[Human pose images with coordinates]
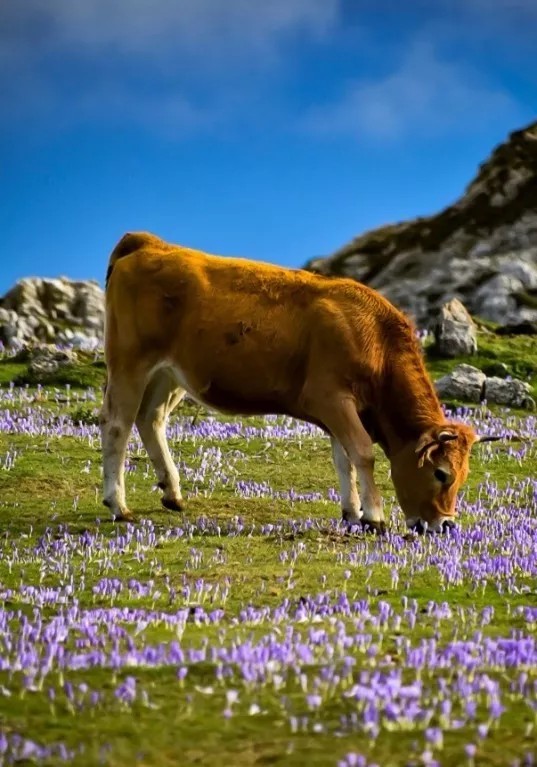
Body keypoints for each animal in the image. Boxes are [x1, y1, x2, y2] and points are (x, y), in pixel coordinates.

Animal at [99, 231, 494, 536]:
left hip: (168, 375)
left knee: (150, 419)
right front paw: (374, 518)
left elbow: (344, 458)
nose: (446, 525)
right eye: (441, 474)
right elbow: (362, 452)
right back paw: (118, 504)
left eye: (462, 475)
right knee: (117, 424)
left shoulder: (341, 411)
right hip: (129, 362)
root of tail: (148, 242)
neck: (377, 342)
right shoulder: (330, 398)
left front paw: (352, 513)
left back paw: (173, 493)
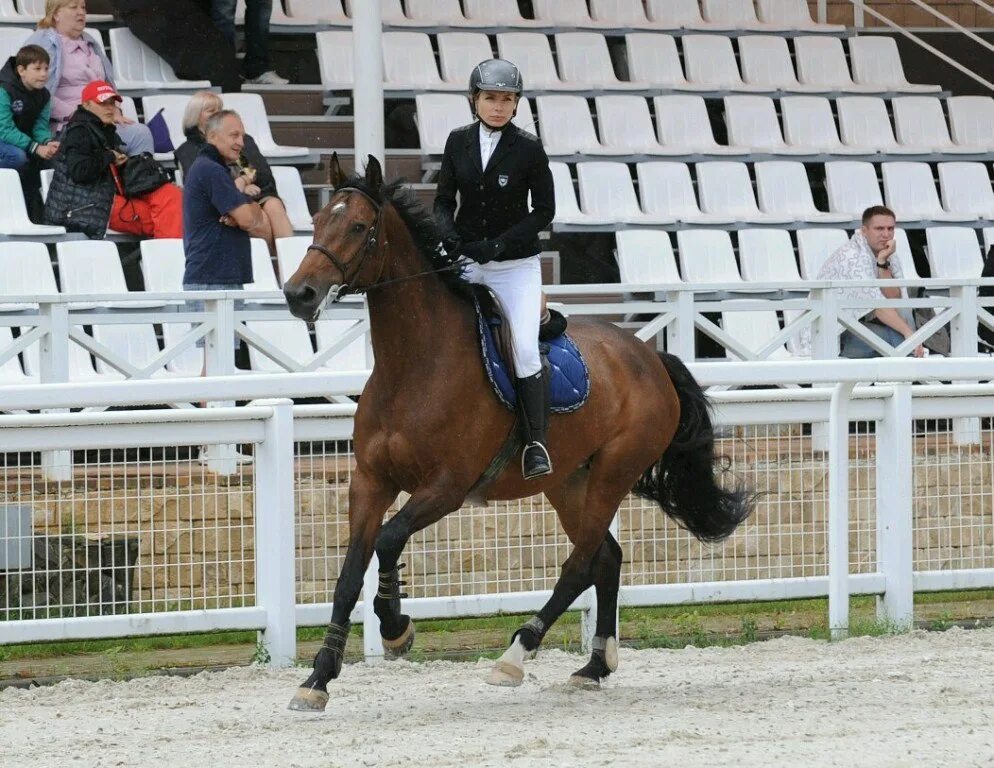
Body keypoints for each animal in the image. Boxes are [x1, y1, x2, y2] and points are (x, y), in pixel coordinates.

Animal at [280, 158, 752, 712]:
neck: (414, 364)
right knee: (605, 558)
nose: (298, 294)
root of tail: (650, 357)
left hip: (614, 472)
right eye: (316, 222)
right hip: (568, 481)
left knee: (580, 564)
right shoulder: (370, 481)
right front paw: (318, 678)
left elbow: (390, 539)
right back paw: (593, 667)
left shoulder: (447, 487)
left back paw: (515, 656)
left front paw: (396, 628)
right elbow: (349, 575)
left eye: (358, 227)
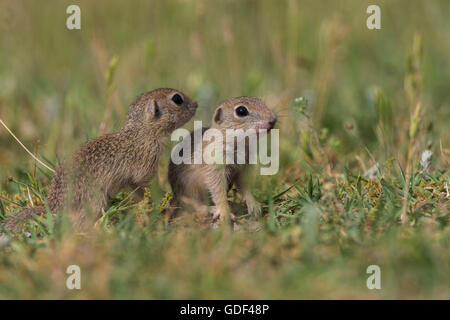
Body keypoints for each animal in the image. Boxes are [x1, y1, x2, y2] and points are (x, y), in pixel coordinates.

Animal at [1, 89, 198, 234]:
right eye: (177, 99)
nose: (196, 103)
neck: (141, 133)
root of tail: (55, 207)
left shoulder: (130, 181)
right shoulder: (145, 167)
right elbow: (148, 185)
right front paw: (163, 200)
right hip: (96, 201)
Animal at [168, 97, 276, 225]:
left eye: (261, 102)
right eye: (241, 111)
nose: (273, 120)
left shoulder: (244, 168)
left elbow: (245, 186)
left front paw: (253, 204)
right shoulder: (214, 168)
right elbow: (218, 190)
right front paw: (225, 212)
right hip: (189, 188)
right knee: (192, 205)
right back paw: (211, 209)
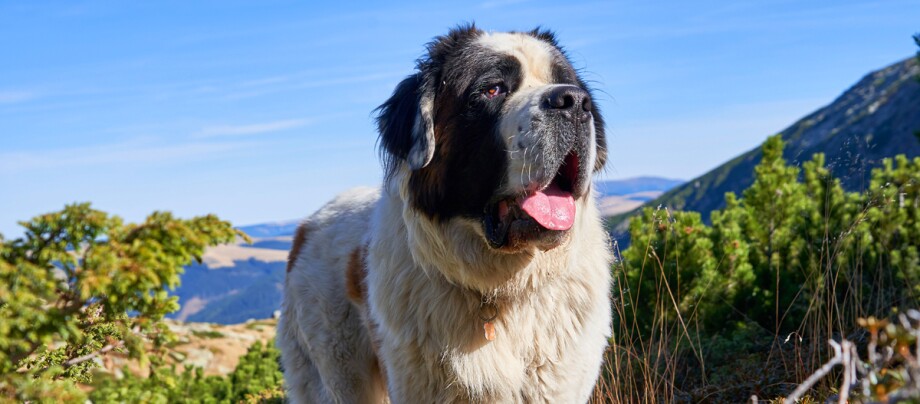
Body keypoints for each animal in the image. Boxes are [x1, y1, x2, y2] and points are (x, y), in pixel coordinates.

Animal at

_Task to carry out_:
Nothing may be altered when you restate the records, but every picture must be dropped.

_Completed exercise_:
Body keypoints for each animal in the image. Boxes are [x1, y1, x2, y2] and points are (x, y), in pixel coordinates.

Animal at [99, 231, 494, 536]:
left hip: (168, 375)
left knee: (150, 419)
right front paw: (374, 518)
left elbow: (344, 458)
nose: (446, 525)
right eye: (441, 474)
right elbow: (362, 452)
right back paw: (118, 504)
left eye: (462, 475)
right knee: (117, 424)
left shoulder: (341, 411)
right hip: (129, 362)
root of tail: (148, 242)
neck: (377, 342)
right shoulder: (330, 398)
left front paw: (352, 513)
left back paw: (173, 493)
Body keypoints for each animal in the image. Boxes are [x1, y1, x2, y2] and points are (x, y), in pixel coordinates.

Animal at [280, 158, 752, 712]:
neck: (414, 364)
right knee: (605, 558)
nose: (298, 294)
root of tail: (650, 357)
left hip: (614, 472)
right eye: (316, 222)
right hip: (568, 481)
left knee: (580, 564)
right shoulder: (370, 481)
right front paw: (318, 678)
left elbow: (390, 539)
right back paw: (593, 667)
left shoulder: (447, 487)
left back paw: (515, 656)
left front paw: (396, 628)
right elbow: (349, 575)
left eye: (358, 227)
Body keypoints for each animal in the image. Boxes are [x1, y1, x2, y2] and points are (x, y), in pixel coordinates.

Animal at [1, 89, 198, 234]:
right eye: (177, 99)
nose: (196, 103)
neck: (141, 133)
root of tail: (55, 207)
left shoulder: (130, 181)
right shoulder: (145, 167)
right elbow: (148, 185)
right front paw: (163, 200)
right hip: (96, 201)
Animal at [168, 97, 276, 225]:
left eye: (261, 102)
right eye: (241, 111)
nose: (273, 120)
left shoulder: (244, 168)
left elbow: (245, 186)
left front paw: (253, 204)
right shoulder: (214, 168)
right elbow: (218, 190)
right front paw: (225, 212)
right hip: (189, 188)
right knee: (192, 205)
right back paw: (211, 209)
Body keypoints for each animal in the image. Boxes are [x1, y1, x2, y2] and points are (x, y), in pixel coordinates.

Animal at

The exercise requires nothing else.